Tuesday, January 03, 2006

The Sailor & The Nun


In stanza 16, “One stirred”, a brave, generous-hearted sailor tries to save the women, is blown and thrown off the ship, and is swung by a rope in the storm. The horror of the remaining passengers “could tell him for hours, dandled the to and fro.” Perhaps a type of Christ, not that he saved them (because he didn’t) but that he sacrifices himself trying to.

The rhetoric of stanza 17 reminds me of “A voice cries out in Rama—Rachel weeping for her children—and she could not be consoled—because they were not.” That’s the effect, in sound and meaning, of fighting with God’s cold, “and they could not and fell to the deck”, and “crushed them” and “drowned them” and “the crying of child without check”.

All this till a brave Tall Nun, a Franciscan, daughter of St Clare, rises up in the darkness of the night, out of this cinematic storm!

“Till a lioness arose breasting the babble/A prophetess towered in the tumult, a virginal tongue told.”

One can almost hear music at this moment: we are not at first aware that the heroine now is the Nun. I suppose we are presumed to know the story already: but nowadays no one does except readers of Hopkins’ poem. It’s like those moments in Titanic when well-known incidents are suggested (the husband & wife drowning, willingly, in bed together, for example). But either way, we’ll know she’s a Nun soon enough. More than enough for now, we see “a lioness” . . .”a prophetess” . . .a tower . . .and “a virginal tongue told”.

Thus suggested too are the Virgin Mary, Judith, Esther, Deborah.

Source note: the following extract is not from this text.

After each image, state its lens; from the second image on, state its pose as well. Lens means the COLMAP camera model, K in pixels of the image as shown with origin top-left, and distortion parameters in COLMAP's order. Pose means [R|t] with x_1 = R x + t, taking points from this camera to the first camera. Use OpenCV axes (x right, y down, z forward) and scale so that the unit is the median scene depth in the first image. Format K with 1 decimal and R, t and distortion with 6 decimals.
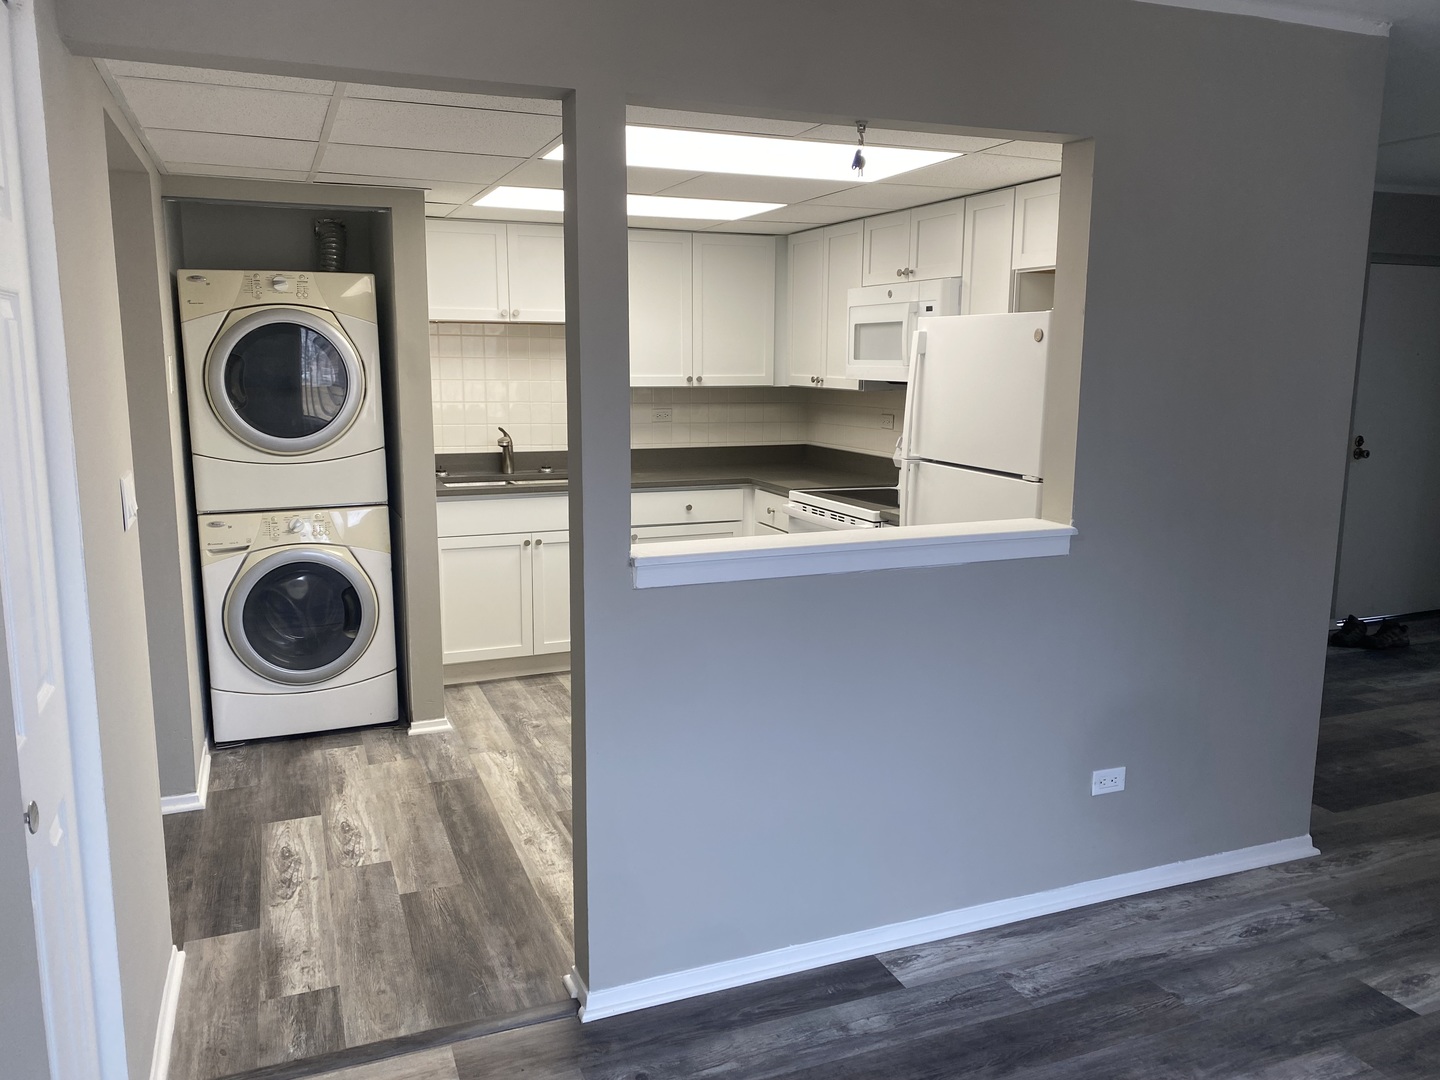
lens RADIAL K [[1096.8, 0, 720.0], [0, 1096.8, 540.0], [0, 0, 1]] dist [0.073387, -0.013026]
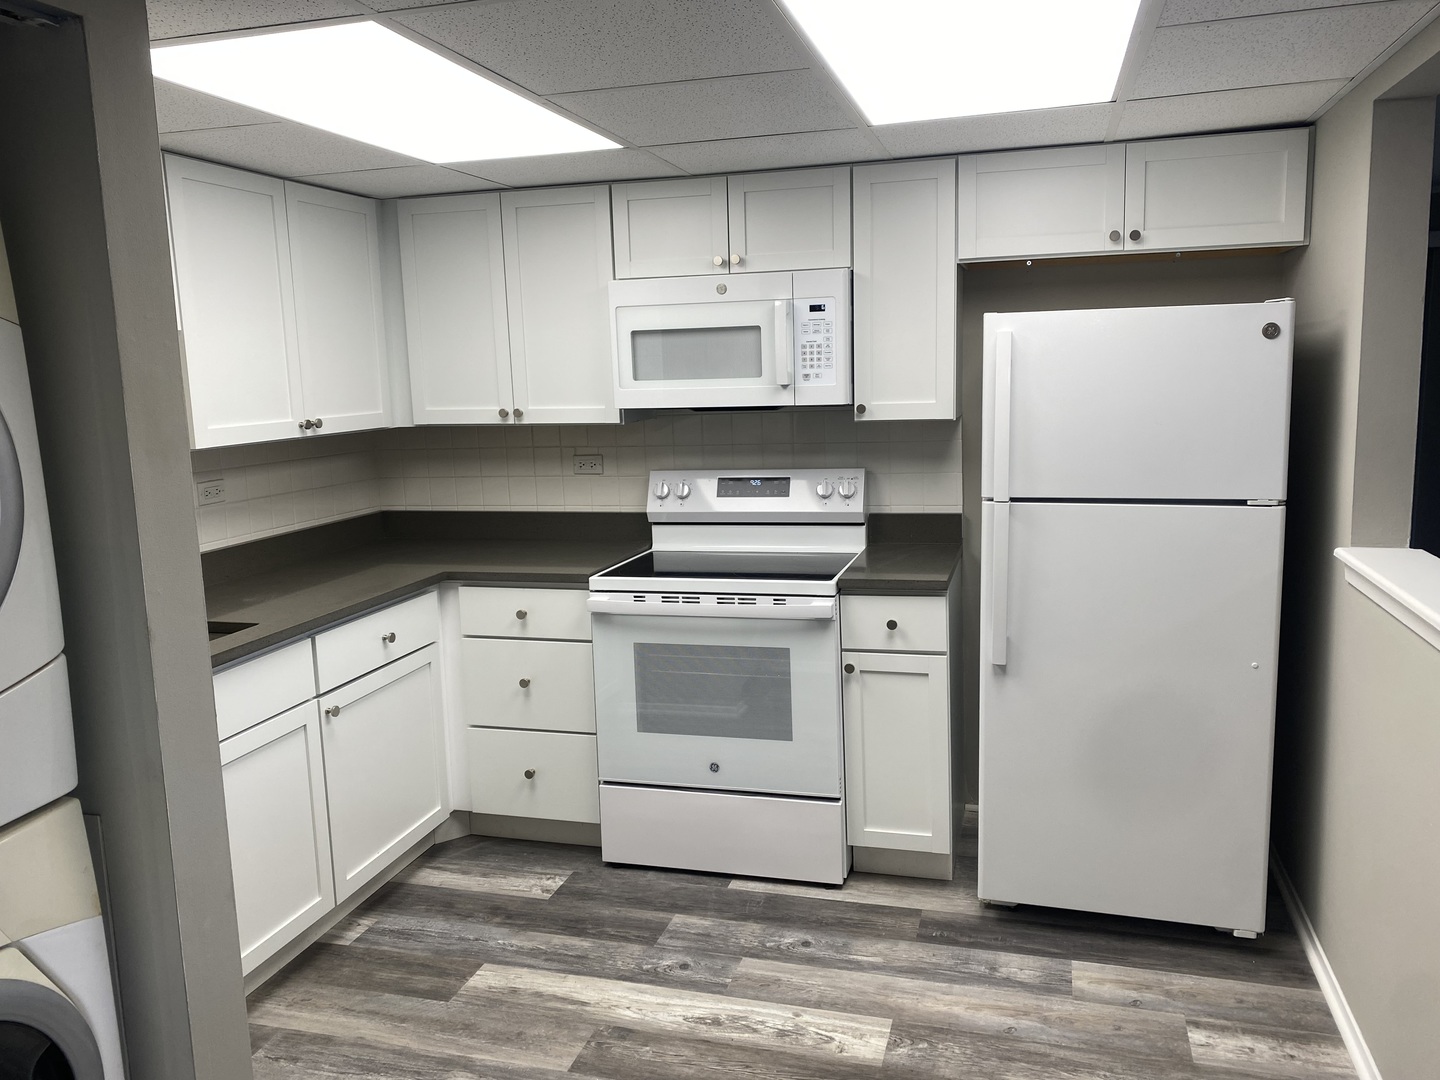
lens RADIAL K [[1098.2, 0, 720.4], [0, 1098.2, 520.9], [0, 0, 1]] dist [0.070910, -0.003798]
pose [[0.613640, -0.136392, 0.777716, -0.642052], [0.165435, 0.985315, 0.042267, -0.150193], [-0.772060, 0.102724, 0.627193, 0.819089]]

In fact, is it not amazing that the figure of Woman in the biblical tradition is not ever a priestess but rather a Judge, a Warrior, a Prophetess, as a figure of the People of Israel?!? In fact, the whole Litany of the Virgin Mary, with its Tower and City and Queen, is in praise of this heroic Woman.

And up she rises, this Tall Nun, this Tower, this Lioness . . .and now, time will stop for several stanzas as we meditate on this Woman.

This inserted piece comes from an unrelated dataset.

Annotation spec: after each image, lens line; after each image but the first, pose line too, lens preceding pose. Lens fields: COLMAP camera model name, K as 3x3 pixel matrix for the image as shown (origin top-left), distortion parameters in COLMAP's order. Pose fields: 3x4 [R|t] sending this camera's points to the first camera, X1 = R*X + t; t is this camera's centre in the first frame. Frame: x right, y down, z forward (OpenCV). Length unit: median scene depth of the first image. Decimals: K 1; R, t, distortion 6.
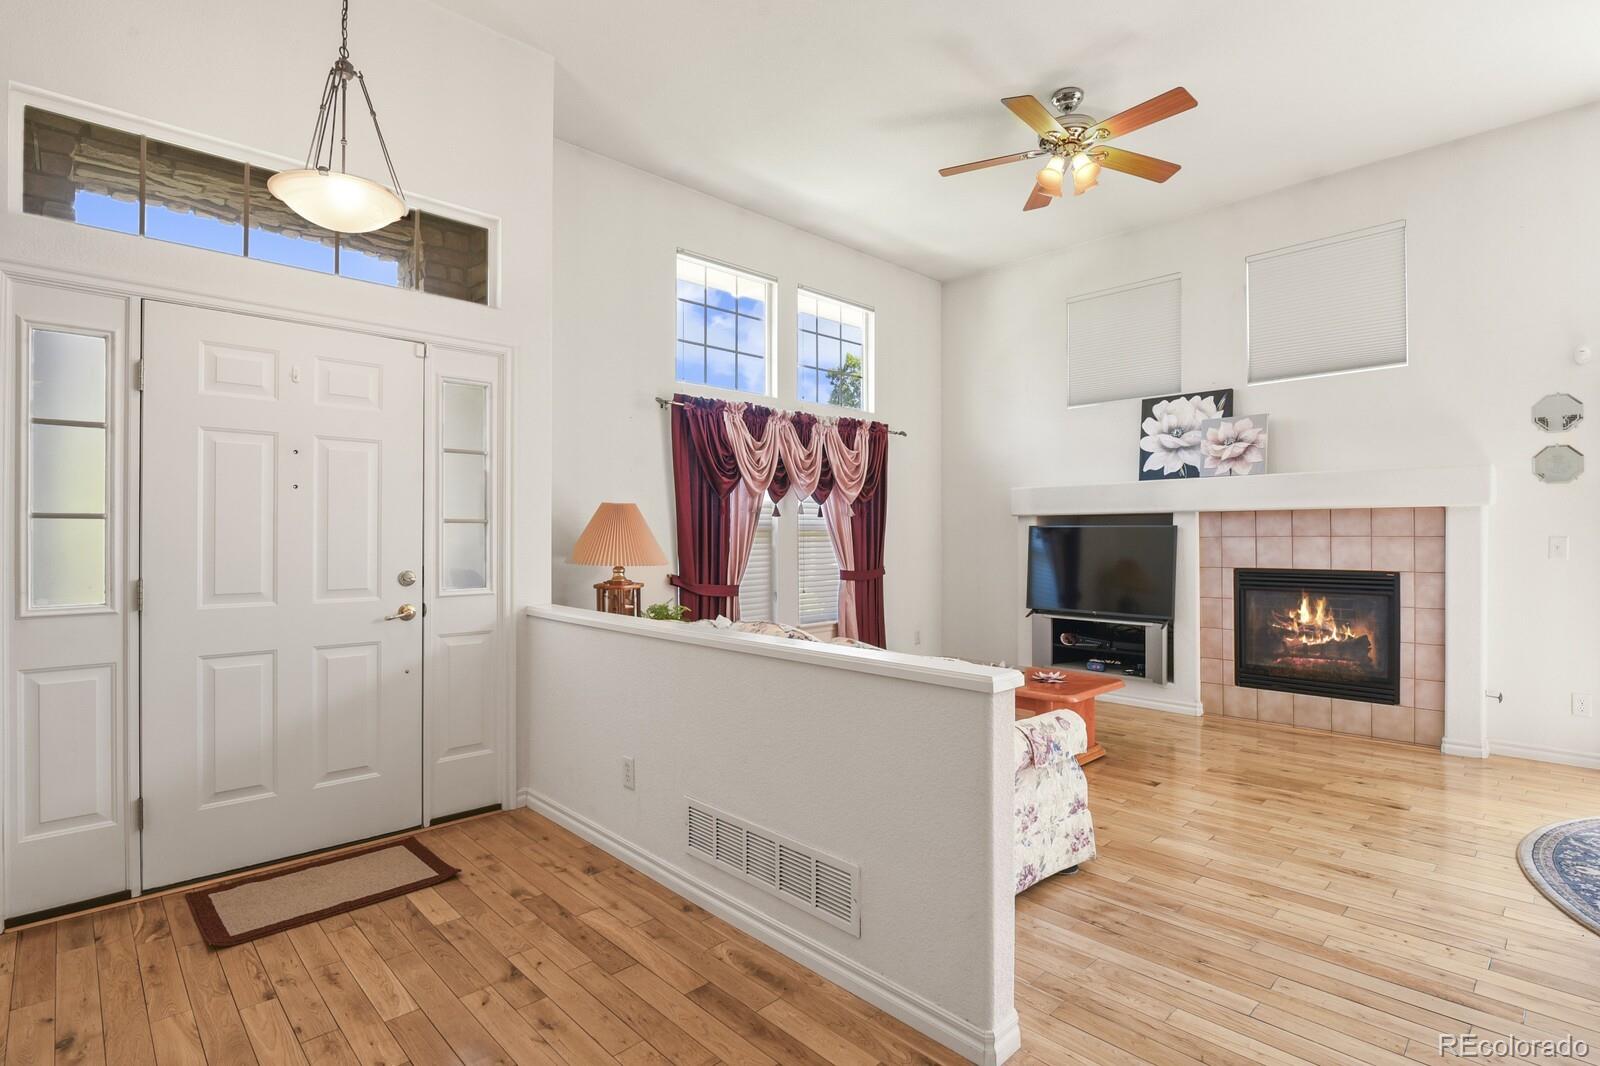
lens RADIAL K [[778.4, 0, 795.3], [0, 778.4, 534.3], [0, 0, 1]] dist [-0.010855, -0.002784]
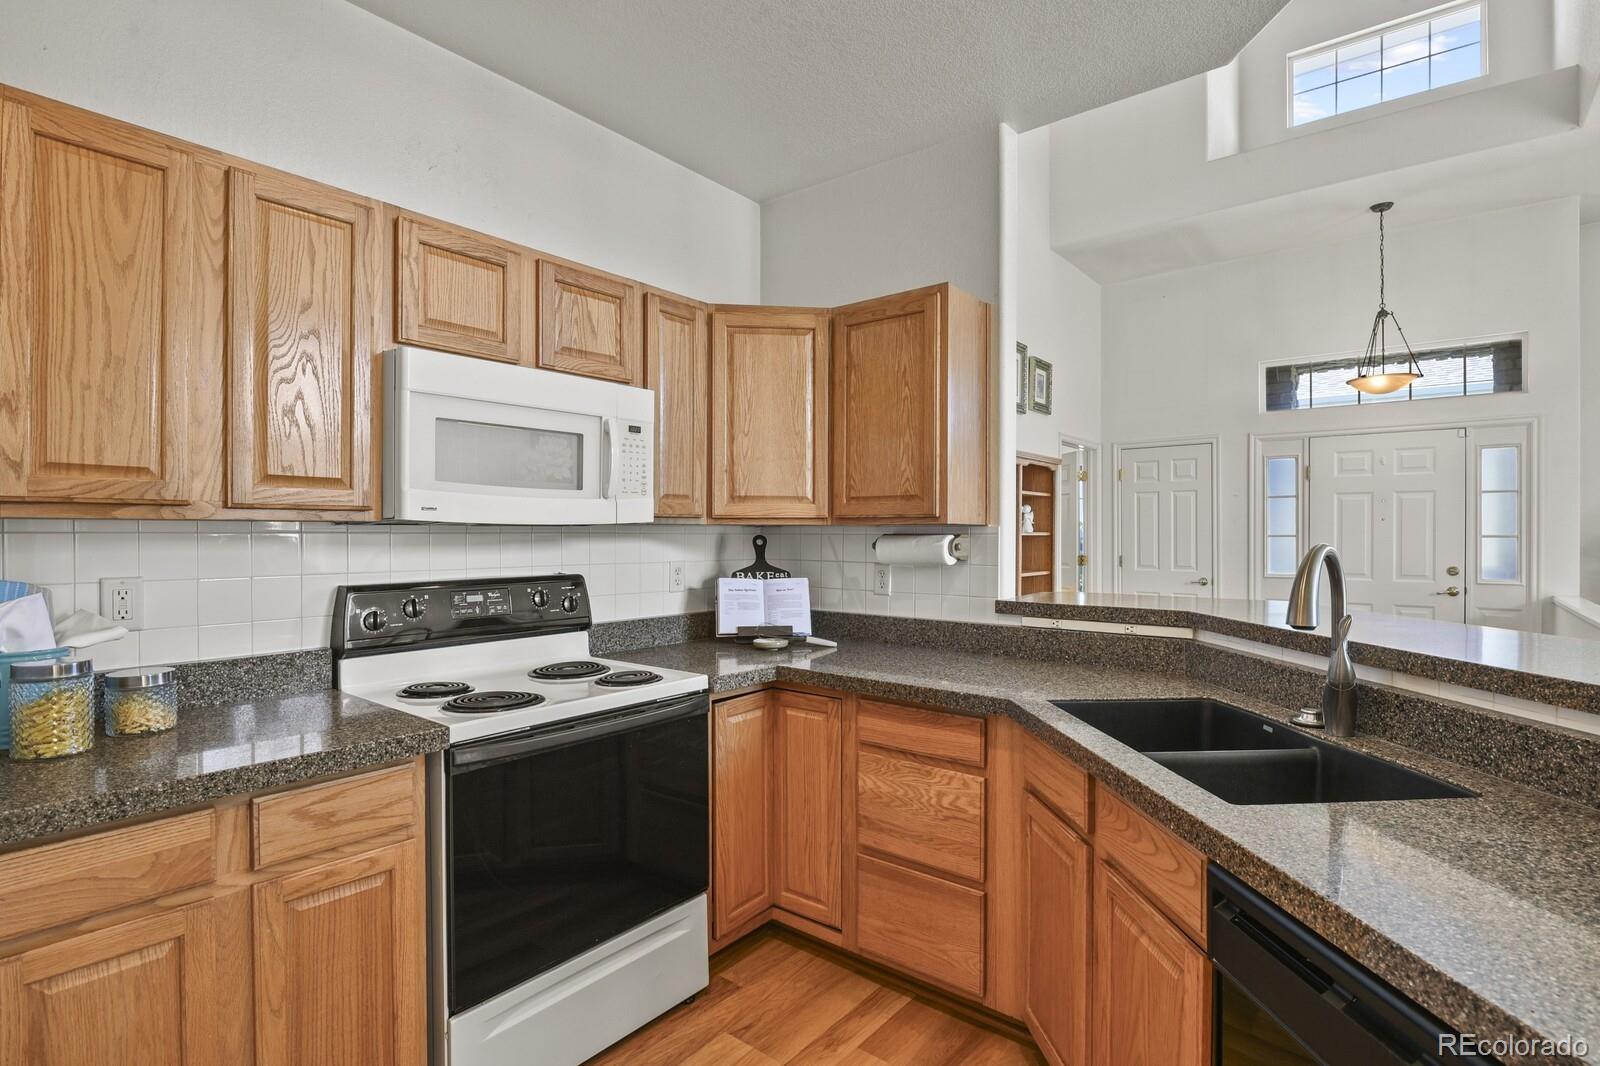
lens RADIAL K [[778.4, 0, 808.1], [0, 778.4, 535.0], [0, 0, 1]] dist [-0.010855, -0.002784]
pose [[0.132989, 0.001747, -0.991116, 0.641832], [0.001761, 0.999996, 0.001999, -0.017844], [0.991116, -0.002011, 0.132986, -0.398968]]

One stirred from the rigging to save
The wild woman-kind below,
With a rope’s end round the man, handy and brave—
He was pitched to his death at a blow,
For all his dreadnought breast and braids of thew:
They could tell him for hours, dandled the to and fro
Through the cobbled foam-fleece, what could he do
With the burl of the fountains of air, buck and the flood of the wave?

They fought with God’s cold—
And they could not and fell to the deck
(Crushed them) or water (and drowned them) or rolled
With the sea-romp over the wreck.
Night roared, with the heart-break hearing a heart-broke rabble,
The woman’s wailing, the crying of child without check—
Till a lioness arose breasting the babble,
A prophetess towered in the tumult, a virginal tongue told.